🐍
Python
kham's Python bindings are built with PyO3 and expose the full segmentation API — including rich Token objects with kind, POS, NE, and span information.
1
Install
pip install kham 2
Basic segmentation
import kham
# Returns a list of strings
words = kham.segment("กินข้าวกับปลา")
print(words)
# ['กิน', 'ข้าว', 'กับ', 'ปลา']
# Mixed-script input is handled correctly
mixed = kham.segment("Hello กรุงเทพ 2024!")
print(mixed)
# ['Hello', ' ', 'กรุงเทพ', ' ', '2024', '!'] 3
Rich Token objects
segment_tokens() returns Token objects with text, kind, and Unicode char spans — ideal for NLP pipelines.
import kham
tokens = kham.segment_tokens("กินข้าวกับปลา")
for tok in tokens:
print(f"{tok.text!r:10} kind={tok.kind:12} chars={tok.char_start}..{tok.char_end}")

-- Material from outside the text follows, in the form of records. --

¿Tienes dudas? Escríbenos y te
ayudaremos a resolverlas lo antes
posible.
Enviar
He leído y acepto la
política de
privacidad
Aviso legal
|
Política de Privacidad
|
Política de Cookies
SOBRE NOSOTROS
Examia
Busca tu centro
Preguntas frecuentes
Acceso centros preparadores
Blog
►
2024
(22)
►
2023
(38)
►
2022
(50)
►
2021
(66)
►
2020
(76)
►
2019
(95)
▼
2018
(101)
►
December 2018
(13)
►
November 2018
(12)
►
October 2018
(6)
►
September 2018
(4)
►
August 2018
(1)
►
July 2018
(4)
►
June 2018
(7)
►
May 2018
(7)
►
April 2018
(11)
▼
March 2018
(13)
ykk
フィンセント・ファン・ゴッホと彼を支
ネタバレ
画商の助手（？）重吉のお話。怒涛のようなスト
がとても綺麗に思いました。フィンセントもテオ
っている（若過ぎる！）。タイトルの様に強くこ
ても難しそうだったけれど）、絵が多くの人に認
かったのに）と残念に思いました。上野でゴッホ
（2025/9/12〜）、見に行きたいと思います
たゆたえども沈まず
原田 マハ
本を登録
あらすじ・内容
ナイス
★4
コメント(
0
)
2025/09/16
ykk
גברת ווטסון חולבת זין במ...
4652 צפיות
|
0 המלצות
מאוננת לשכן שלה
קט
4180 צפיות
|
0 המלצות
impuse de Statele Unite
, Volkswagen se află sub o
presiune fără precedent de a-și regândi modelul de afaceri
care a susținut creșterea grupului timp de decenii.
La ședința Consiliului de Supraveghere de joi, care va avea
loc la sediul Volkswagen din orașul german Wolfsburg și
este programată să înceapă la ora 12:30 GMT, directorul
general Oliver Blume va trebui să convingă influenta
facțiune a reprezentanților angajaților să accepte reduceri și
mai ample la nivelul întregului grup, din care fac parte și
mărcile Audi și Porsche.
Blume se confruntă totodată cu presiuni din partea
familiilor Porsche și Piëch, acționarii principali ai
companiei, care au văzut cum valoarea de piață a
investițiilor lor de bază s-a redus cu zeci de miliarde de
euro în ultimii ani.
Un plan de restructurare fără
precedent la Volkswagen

# 'กิน' kind=Thai chars=0..3
# 'ข้าว' kind=Thai chars=3..7
# 'กับ' kind=Thai chars=7..10
# 'ปลา' kind=Thai chars=10..13 4
Token fields
Every Token object exposes the following attributes:
tok.text # str — the token text
tok.kind # str — "Thai" | "Latin" | "Number" | "Punctuation" | "Emoji" | "Whitespace" | "Unknown"
tok.char_start # int — Unicode scalar-value start offset (use with str.slice())
tok.char_end # int — Unicode scalar-value end offset
tok.byte_start # int — UTF-8 byte start offset
tok.byte_end # int — UTF-8 byte end offset 5
Build from source (optional)
# Requires Rust toolchain + maturin
pip install maturin
git clone https://github.com/preedep/kham
cd kham
maturin develop -m kham-python/Cargo.toml